Some studies find that SET are valid and reliable measures of teaching effectiveness [22,23].^{9} The contradictions among conclusions suggest that if SET are ever valid, they are not valid in general: universities should not assume that SET are broadly valid at their institution, valid in any particular department, or valid for any particular course. Given the many sources of bias in SET and the variability in magnitude of the bias by topic, item, student gender, and so on, as a practical matter it is impossible to adjust for biases to make SET a valid, useful measure of teaching effectiveness.

##### Summary

We used permutation tests to examine data collected by Boring [5] and MacNell et al. [6], both of which find that gender biases prevent SET from measuring teaching effectiveness accurately and fairly. SET are more strongly related to instructor’s perceived gender and to students’ grade expectations than they are to learning, as measured by performance on anonymously graded, uniform final exams. The extent and direction of gender biases depend on context, so it is impossible to adjust for such biases to level the playing field. While the French university data show a positive male student bias for male instructors, the experimental US setting suggests a positive female student bias for male instructors. The biases in the French university data vary by course topic; the biases in the US data vary by item. We would also expect the bias to depend on class size, format, level, physical characteristics of the classroom, instructor ethnicity, and a host of other variables.

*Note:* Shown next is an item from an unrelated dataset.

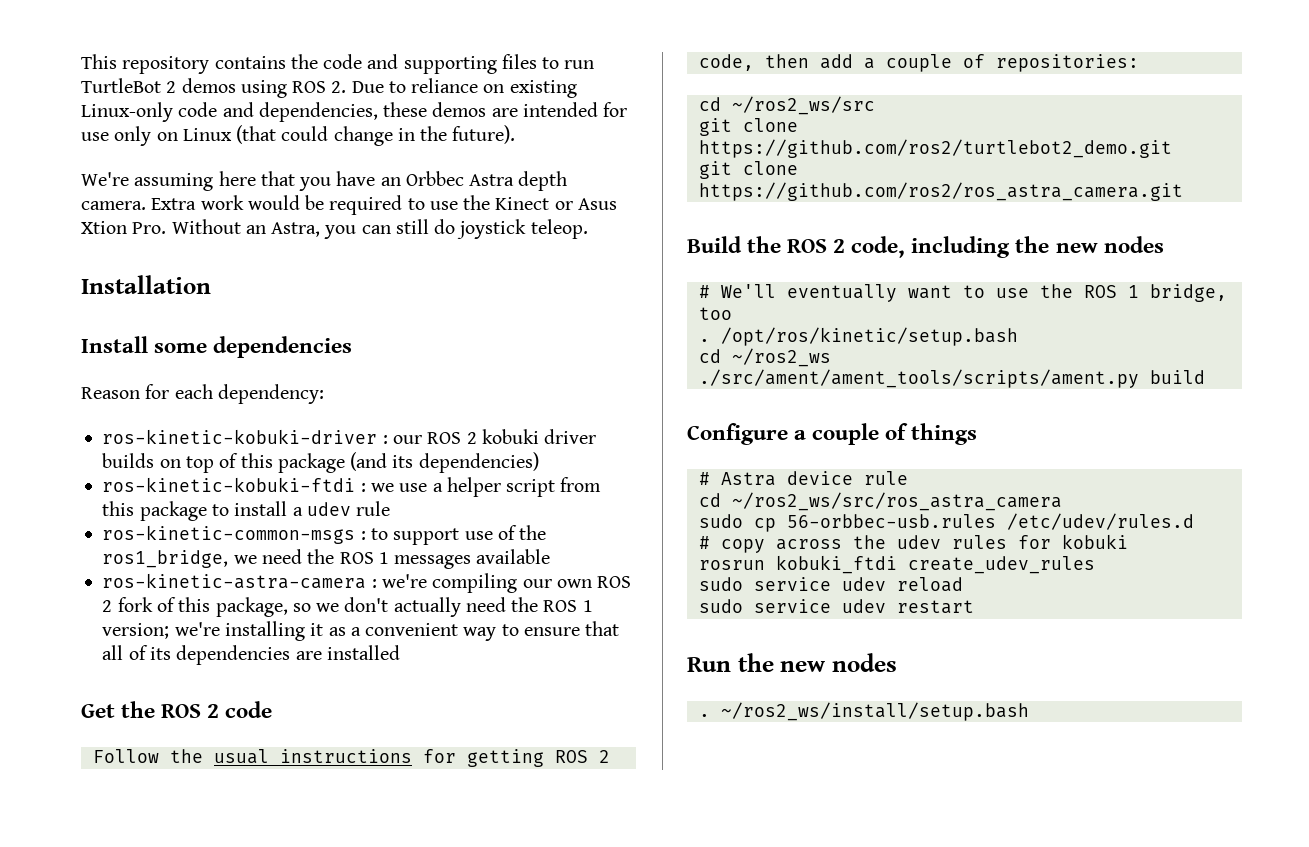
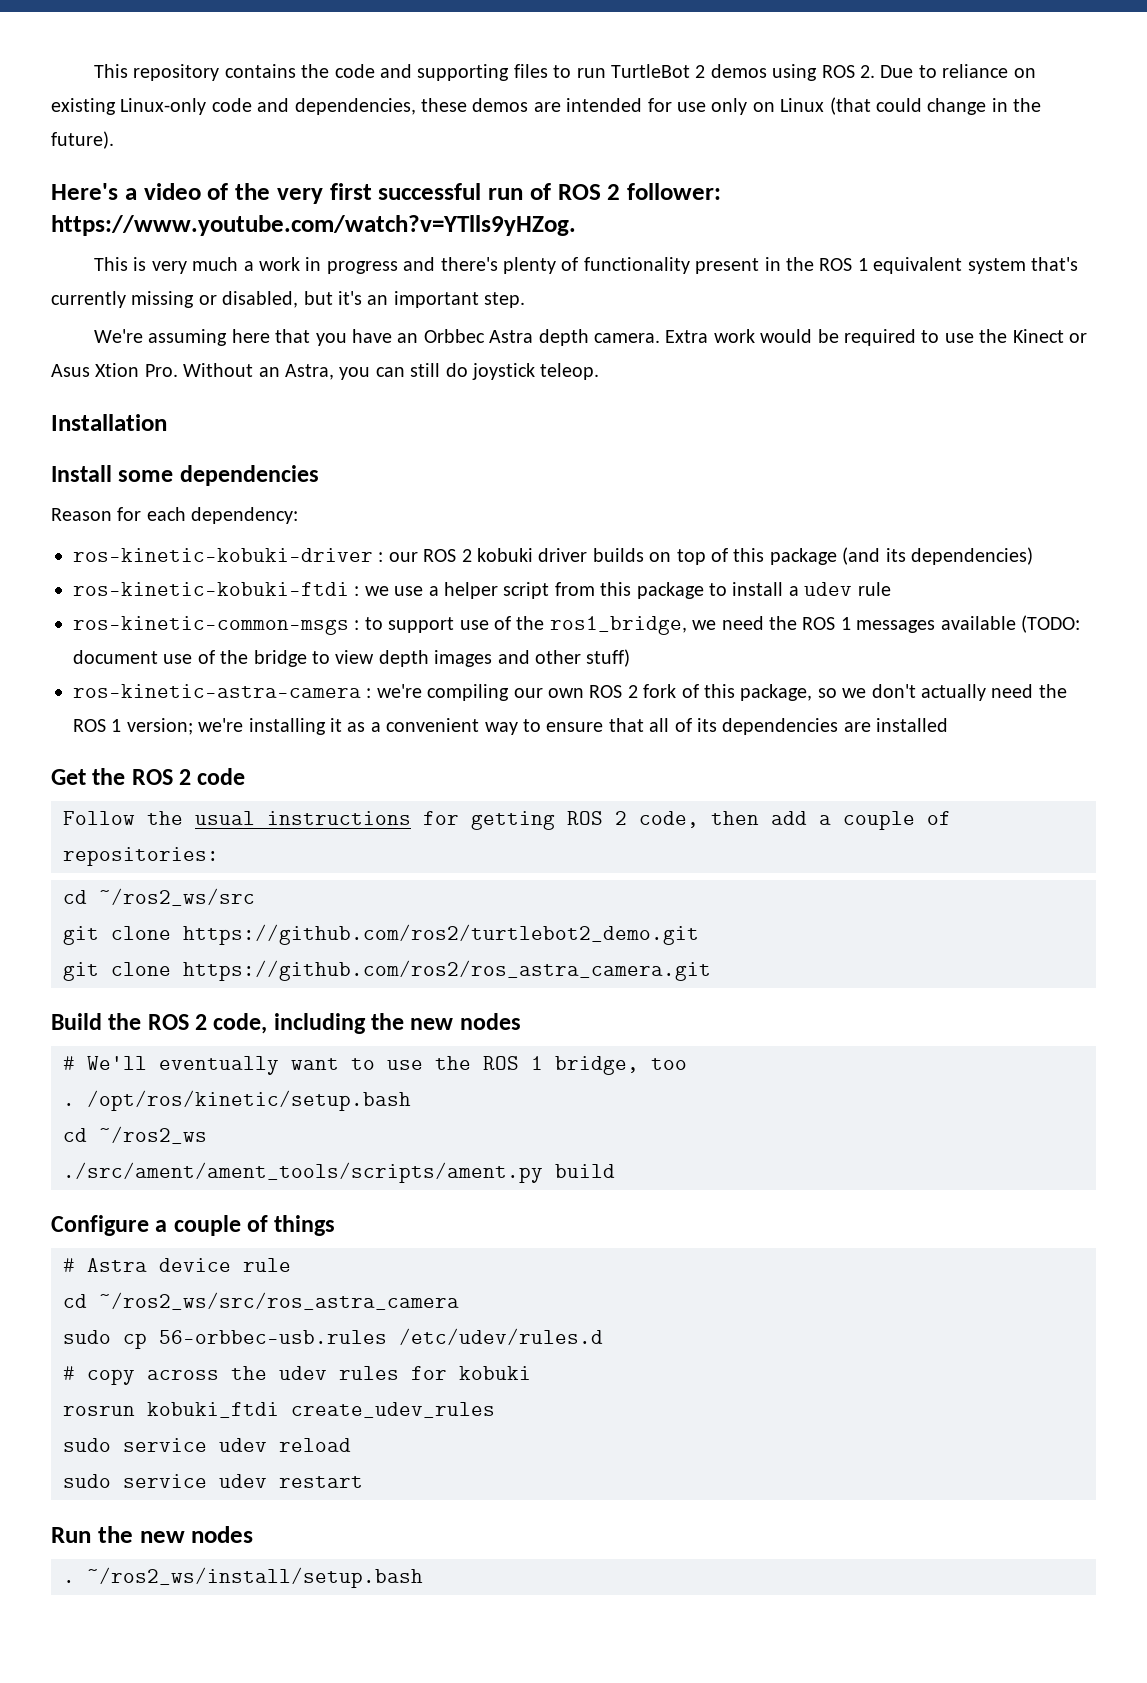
(516, 134) none -> [51,183,721,204] [51,215,576,236] [94,257,1079,274] [51,291,526,308] // Here's a video of the very first successful run of ROS 2 follower: https://www.youtube.com/watch?v=YTlls9yHZog. // This is very much a work in progress and there's plenty of functionality present in the ROS 1 equivalent system that's currently missing or disabled, but it's an important step.
(551, 556) none -> [1020,615,1080,633] [73,649,631,667] (TODO: document use of the bridge to view depth images and other stuff)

We do not claim that there is *no* connection between SET and student performance. However, the observed association is sometimes positive and sometimes negative, and in general is not statistically significant – in contrast to the statistically significant strong associations between SET and grade expectations and between SET and instructor gender. SET appear to measure student satisfaction and grade expectations more than they measure teaching effectiveness [4,7]. While student satisfaction may *contribute* to teaching effectiveness, it is not itself teaching effectiveness. Students may be satisfied or dissatisfied with courses for reasons unrelated to learning outcomes – and not in the instructor’s control (e.g., the instructor’s gender).

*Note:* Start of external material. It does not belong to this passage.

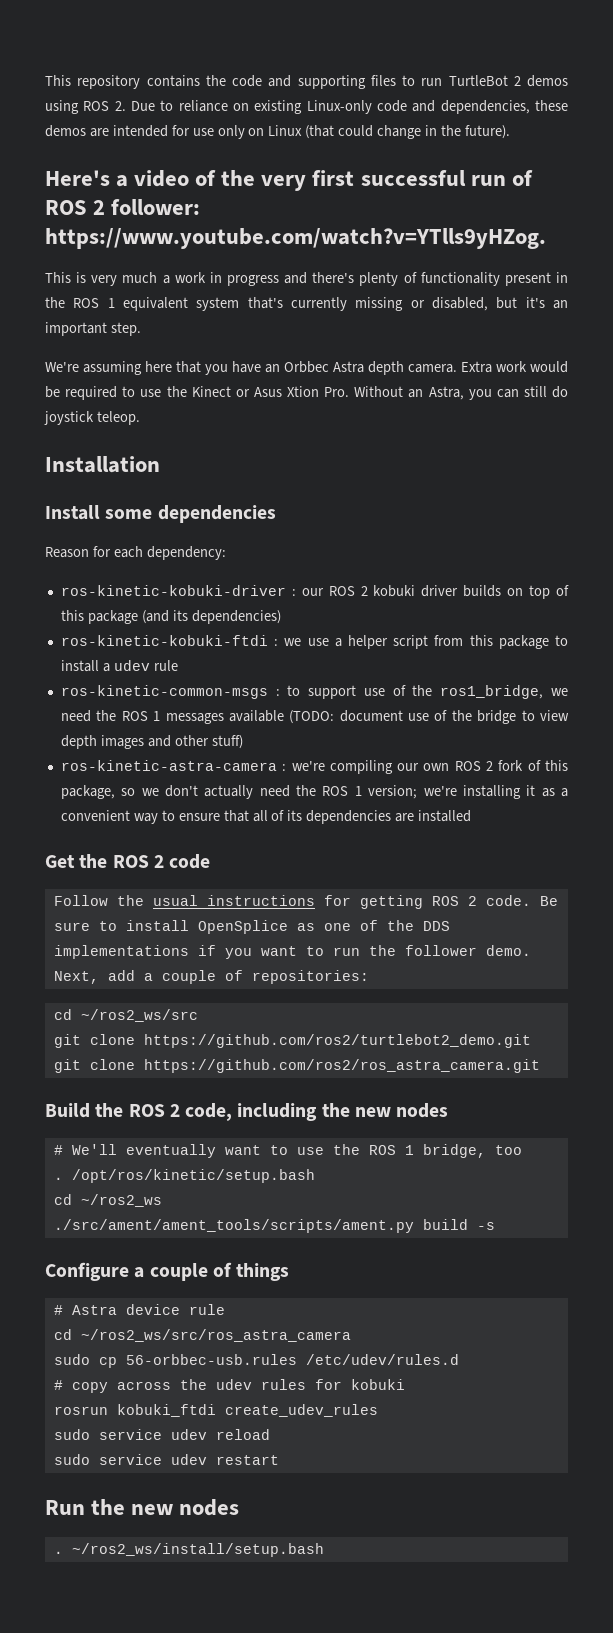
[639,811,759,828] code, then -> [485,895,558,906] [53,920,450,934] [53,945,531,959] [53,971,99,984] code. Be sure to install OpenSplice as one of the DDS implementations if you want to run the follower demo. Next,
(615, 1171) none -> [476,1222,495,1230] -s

In the US, SET have two primary uses: instructional improvement and personnel decisions, including hiring, firing, and promoting instructors. We recommend caution in the first use, and discontinuing the second use, given the strong student biases that influence SET, even on “objective” items such as how promptly instructors return assignments.[6].^{10}

#### CONCLUSION

In two very different universities and in a broad range of course topics, SET measure students’ gender biases better than they measure the instructor’s teaching effectiveness. Overall, SET disadvantage female instructors. There is no evidence that this is the exception rather than the rule. Hence, the onus should be on universities that rely on SET for employment decisions to provide convincing affirmative evidence that such reliance does not have disparate impact on women, underrepresented minorities, or other protected groups. Because the bias varies by course and institution, affirmative evidence needs to be specific to a given course in a given department in a given university. Absent such specific evidence, SET should not be used for personnel decisions.